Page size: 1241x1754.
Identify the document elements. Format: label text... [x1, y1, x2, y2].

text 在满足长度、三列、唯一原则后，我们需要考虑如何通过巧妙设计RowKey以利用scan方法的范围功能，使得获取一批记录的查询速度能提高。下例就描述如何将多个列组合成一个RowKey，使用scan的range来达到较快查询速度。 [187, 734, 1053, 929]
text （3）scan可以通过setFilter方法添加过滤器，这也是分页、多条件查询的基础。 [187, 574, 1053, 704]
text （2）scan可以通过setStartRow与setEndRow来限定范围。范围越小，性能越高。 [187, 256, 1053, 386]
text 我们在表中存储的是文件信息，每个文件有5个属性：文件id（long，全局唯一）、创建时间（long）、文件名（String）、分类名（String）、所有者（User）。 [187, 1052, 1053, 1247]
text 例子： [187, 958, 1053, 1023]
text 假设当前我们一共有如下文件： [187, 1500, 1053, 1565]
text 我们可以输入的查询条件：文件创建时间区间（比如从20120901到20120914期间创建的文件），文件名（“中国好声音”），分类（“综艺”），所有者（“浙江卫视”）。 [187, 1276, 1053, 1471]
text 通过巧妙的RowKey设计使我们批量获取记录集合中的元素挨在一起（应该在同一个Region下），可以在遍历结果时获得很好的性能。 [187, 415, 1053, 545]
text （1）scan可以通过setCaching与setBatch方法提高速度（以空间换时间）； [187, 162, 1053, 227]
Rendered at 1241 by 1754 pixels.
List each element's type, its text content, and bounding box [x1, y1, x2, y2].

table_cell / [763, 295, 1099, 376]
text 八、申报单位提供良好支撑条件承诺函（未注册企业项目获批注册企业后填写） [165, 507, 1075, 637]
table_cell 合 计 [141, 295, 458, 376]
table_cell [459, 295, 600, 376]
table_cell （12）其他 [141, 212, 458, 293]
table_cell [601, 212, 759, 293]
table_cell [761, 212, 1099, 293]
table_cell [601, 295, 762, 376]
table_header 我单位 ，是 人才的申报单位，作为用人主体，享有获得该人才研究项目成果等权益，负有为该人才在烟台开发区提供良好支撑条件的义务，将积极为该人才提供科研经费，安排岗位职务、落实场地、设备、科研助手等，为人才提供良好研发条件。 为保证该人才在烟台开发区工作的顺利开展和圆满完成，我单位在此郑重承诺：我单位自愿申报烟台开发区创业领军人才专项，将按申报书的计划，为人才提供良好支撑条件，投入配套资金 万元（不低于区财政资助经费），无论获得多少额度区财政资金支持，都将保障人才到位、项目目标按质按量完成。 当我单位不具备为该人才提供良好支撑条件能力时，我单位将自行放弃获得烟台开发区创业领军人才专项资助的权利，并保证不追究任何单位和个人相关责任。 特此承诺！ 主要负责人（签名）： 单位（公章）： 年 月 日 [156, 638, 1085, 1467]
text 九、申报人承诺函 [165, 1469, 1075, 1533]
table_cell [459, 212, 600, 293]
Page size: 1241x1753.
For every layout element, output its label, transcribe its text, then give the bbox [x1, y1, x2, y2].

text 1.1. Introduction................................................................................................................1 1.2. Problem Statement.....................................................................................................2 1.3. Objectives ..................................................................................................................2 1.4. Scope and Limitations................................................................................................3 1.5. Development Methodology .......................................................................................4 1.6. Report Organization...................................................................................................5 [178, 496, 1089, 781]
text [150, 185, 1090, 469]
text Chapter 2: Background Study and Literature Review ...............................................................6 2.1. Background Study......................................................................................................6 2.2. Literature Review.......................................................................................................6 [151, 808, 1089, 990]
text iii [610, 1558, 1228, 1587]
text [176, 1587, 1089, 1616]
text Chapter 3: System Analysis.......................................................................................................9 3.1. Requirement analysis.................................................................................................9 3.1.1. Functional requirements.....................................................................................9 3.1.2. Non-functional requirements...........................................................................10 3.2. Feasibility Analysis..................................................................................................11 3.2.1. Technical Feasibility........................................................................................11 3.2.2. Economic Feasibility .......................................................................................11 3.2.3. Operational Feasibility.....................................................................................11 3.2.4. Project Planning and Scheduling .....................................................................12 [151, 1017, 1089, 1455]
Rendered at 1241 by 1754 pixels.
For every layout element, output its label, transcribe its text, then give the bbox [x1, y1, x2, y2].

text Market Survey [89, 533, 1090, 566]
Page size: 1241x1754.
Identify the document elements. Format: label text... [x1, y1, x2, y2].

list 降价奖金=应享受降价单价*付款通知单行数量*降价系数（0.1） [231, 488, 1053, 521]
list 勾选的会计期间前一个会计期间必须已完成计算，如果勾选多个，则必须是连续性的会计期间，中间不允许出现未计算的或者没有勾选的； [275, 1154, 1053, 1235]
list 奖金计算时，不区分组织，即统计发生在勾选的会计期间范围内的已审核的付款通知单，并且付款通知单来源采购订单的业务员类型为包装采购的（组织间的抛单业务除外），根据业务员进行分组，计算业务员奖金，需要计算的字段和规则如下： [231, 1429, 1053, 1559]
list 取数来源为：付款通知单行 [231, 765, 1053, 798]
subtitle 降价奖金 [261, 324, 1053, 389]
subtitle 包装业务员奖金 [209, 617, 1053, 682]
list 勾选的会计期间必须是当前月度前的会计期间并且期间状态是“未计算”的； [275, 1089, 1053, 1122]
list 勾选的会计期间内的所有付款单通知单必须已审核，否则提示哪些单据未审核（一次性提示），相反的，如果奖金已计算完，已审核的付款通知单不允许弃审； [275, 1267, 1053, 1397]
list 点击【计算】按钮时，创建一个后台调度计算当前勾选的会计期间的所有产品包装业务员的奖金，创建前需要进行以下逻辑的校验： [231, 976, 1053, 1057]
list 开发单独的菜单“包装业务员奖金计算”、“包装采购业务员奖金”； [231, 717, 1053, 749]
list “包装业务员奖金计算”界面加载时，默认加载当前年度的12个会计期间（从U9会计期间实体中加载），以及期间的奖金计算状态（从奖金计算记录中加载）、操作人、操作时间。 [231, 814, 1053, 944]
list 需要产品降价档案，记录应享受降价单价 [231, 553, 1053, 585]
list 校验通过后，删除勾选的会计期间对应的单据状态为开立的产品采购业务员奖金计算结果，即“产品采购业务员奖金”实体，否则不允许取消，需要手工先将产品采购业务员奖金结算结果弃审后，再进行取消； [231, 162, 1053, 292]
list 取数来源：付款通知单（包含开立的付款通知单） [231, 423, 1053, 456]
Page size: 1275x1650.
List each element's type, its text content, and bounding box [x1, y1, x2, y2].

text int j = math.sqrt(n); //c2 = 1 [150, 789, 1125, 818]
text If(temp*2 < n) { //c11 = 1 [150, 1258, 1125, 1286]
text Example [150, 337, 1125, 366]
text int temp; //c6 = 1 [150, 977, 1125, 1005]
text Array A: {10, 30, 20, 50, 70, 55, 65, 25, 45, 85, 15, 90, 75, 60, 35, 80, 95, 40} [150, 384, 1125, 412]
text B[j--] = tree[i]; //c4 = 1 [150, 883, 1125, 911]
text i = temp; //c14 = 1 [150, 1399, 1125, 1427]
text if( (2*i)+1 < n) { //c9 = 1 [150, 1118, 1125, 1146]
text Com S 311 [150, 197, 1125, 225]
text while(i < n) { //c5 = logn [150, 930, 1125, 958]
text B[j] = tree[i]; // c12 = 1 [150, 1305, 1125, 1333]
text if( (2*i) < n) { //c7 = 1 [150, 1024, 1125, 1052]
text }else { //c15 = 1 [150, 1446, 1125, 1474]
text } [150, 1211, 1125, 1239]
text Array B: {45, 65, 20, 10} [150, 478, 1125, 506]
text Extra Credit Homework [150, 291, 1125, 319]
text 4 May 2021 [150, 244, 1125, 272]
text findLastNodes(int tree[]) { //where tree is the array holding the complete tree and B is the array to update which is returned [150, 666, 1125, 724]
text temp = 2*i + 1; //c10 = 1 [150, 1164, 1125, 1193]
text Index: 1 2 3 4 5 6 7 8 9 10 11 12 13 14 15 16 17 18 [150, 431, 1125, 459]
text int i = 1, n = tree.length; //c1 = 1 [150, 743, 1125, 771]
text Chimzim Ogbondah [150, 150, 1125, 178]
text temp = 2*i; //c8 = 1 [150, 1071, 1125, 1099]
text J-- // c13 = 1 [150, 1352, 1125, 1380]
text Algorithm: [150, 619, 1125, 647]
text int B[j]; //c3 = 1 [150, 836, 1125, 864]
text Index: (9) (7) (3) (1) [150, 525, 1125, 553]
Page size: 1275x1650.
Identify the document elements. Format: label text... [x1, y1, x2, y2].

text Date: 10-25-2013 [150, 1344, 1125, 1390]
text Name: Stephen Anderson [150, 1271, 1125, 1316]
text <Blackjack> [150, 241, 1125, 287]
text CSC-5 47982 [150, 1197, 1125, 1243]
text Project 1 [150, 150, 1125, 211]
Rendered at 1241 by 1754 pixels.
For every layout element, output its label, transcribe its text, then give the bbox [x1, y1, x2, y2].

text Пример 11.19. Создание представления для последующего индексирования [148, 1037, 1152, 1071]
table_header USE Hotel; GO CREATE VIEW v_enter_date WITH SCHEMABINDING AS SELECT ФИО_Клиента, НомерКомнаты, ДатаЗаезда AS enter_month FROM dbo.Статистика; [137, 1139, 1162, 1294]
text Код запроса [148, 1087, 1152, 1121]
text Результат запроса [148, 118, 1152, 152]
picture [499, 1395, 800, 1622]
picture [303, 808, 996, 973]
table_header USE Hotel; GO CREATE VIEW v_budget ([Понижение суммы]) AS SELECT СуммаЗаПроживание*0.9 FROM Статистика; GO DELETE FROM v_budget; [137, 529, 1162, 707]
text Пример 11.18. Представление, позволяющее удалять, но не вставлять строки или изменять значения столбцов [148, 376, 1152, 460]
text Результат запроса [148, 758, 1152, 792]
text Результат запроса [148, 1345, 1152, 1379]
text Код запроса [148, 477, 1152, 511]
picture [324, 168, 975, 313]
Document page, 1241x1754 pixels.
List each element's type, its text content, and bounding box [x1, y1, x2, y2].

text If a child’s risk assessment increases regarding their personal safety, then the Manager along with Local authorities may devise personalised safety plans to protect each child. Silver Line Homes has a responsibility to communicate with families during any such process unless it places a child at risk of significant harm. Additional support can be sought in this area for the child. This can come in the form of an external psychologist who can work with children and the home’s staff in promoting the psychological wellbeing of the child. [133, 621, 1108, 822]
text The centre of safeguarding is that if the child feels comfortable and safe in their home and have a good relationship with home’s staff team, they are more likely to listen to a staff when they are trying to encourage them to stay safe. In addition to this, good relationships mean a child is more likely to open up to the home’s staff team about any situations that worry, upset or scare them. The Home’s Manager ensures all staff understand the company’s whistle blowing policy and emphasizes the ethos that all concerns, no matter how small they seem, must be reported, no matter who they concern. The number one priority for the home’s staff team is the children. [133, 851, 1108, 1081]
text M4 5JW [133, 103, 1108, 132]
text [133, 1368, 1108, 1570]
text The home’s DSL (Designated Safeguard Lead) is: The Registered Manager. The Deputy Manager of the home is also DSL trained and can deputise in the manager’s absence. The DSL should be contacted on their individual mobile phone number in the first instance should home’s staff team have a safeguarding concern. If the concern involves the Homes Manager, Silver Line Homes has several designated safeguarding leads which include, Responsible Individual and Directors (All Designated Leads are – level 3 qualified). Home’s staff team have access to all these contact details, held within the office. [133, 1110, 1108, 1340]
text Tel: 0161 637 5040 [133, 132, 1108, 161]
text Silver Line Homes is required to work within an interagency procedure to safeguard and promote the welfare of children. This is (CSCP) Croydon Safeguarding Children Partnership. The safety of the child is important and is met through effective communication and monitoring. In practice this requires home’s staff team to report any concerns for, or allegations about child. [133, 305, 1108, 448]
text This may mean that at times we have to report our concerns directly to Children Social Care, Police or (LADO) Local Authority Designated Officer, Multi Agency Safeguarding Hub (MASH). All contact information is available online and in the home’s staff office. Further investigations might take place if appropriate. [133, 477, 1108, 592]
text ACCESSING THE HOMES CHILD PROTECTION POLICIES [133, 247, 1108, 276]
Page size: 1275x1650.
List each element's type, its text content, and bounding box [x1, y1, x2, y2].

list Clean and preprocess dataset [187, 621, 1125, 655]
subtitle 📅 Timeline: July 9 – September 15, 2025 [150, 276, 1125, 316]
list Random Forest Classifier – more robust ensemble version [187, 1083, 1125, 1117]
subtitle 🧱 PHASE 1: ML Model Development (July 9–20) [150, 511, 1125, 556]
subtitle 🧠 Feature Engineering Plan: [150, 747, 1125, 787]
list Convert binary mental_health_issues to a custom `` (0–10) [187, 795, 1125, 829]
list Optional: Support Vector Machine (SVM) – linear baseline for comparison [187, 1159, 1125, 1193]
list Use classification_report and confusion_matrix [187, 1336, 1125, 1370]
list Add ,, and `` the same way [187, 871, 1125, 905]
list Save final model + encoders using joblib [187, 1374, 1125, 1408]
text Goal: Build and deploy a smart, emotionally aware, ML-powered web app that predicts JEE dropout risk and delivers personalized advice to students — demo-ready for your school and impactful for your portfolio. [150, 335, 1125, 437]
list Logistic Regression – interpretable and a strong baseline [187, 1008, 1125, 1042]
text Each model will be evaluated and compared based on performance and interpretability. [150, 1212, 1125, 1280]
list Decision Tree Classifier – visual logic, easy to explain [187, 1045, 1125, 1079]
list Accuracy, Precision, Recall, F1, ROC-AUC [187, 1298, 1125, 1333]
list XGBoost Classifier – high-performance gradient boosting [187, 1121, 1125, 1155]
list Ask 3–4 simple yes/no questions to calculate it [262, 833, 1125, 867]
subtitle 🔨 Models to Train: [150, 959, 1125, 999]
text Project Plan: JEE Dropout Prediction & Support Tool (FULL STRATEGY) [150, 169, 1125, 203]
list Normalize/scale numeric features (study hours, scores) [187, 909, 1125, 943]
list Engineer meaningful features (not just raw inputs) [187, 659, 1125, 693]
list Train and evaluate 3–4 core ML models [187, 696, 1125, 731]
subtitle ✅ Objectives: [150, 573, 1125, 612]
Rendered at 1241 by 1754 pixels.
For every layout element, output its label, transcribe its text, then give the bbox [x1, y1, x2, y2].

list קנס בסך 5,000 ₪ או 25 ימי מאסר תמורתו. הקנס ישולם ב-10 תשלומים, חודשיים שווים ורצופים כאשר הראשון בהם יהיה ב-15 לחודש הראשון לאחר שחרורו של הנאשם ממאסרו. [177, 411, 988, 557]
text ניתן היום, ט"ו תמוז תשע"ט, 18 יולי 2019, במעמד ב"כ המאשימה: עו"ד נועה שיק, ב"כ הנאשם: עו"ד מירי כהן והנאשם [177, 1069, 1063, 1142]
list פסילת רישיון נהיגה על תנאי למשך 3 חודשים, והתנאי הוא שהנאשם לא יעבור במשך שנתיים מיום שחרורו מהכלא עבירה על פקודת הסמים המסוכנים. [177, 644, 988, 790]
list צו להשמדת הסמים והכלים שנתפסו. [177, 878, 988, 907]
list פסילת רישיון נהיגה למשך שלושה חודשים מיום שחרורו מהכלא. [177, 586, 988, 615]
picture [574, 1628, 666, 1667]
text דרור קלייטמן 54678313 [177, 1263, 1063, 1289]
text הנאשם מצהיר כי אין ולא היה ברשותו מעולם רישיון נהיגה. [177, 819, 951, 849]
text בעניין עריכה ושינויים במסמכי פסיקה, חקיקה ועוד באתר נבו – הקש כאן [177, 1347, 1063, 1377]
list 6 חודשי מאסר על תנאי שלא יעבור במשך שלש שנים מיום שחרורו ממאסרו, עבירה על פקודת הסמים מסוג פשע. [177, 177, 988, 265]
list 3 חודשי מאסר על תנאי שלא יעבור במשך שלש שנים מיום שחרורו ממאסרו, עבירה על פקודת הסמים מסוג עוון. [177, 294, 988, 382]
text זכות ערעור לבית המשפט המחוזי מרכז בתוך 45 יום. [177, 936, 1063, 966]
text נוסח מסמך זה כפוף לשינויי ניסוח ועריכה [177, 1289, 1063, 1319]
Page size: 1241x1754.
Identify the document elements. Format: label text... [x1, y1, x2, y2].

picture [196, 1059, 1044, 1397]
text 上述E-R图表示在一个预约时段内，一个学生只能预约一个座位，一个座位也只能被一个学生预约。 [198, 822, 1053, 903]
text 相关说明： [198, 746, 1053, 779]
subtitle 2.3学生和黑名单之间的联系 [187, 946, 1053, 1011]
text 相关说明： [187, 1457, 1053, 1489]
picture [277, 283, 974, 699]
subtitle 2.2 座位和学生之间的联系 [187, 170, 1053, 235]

◆ ◆ ◆ ◆

* **TASK DIRECTIONS**
Looking at the entries above, copy out every line in which "Local" occurs.

* **REPLY TO THE TASK**
text If a child’s risk assessment increases regarding their personal safety, then the Manager along with Local authorities may devise personalised safety plans to protect each child. Silver Line Homes has a responsibility to communicate with families during any such process unless it places a child at risk of significant harm. Additional support can be sought in this area for the child. This can come in the form of an external psychologist who can work with children and the home’s staff in promoting the psychological wellbeing of the child. [133, 621, 1108, 822]
text This may mean that at times we have to report our concerns directly to Children Social Care, Police or (LADO) Local Authority Designated Officer, Multi Agency Safeguarding Hub (MASH). All contact information is available online and in the home’s staff office. Further investigations might take place if appropriate. [133, 477, 1108, 592]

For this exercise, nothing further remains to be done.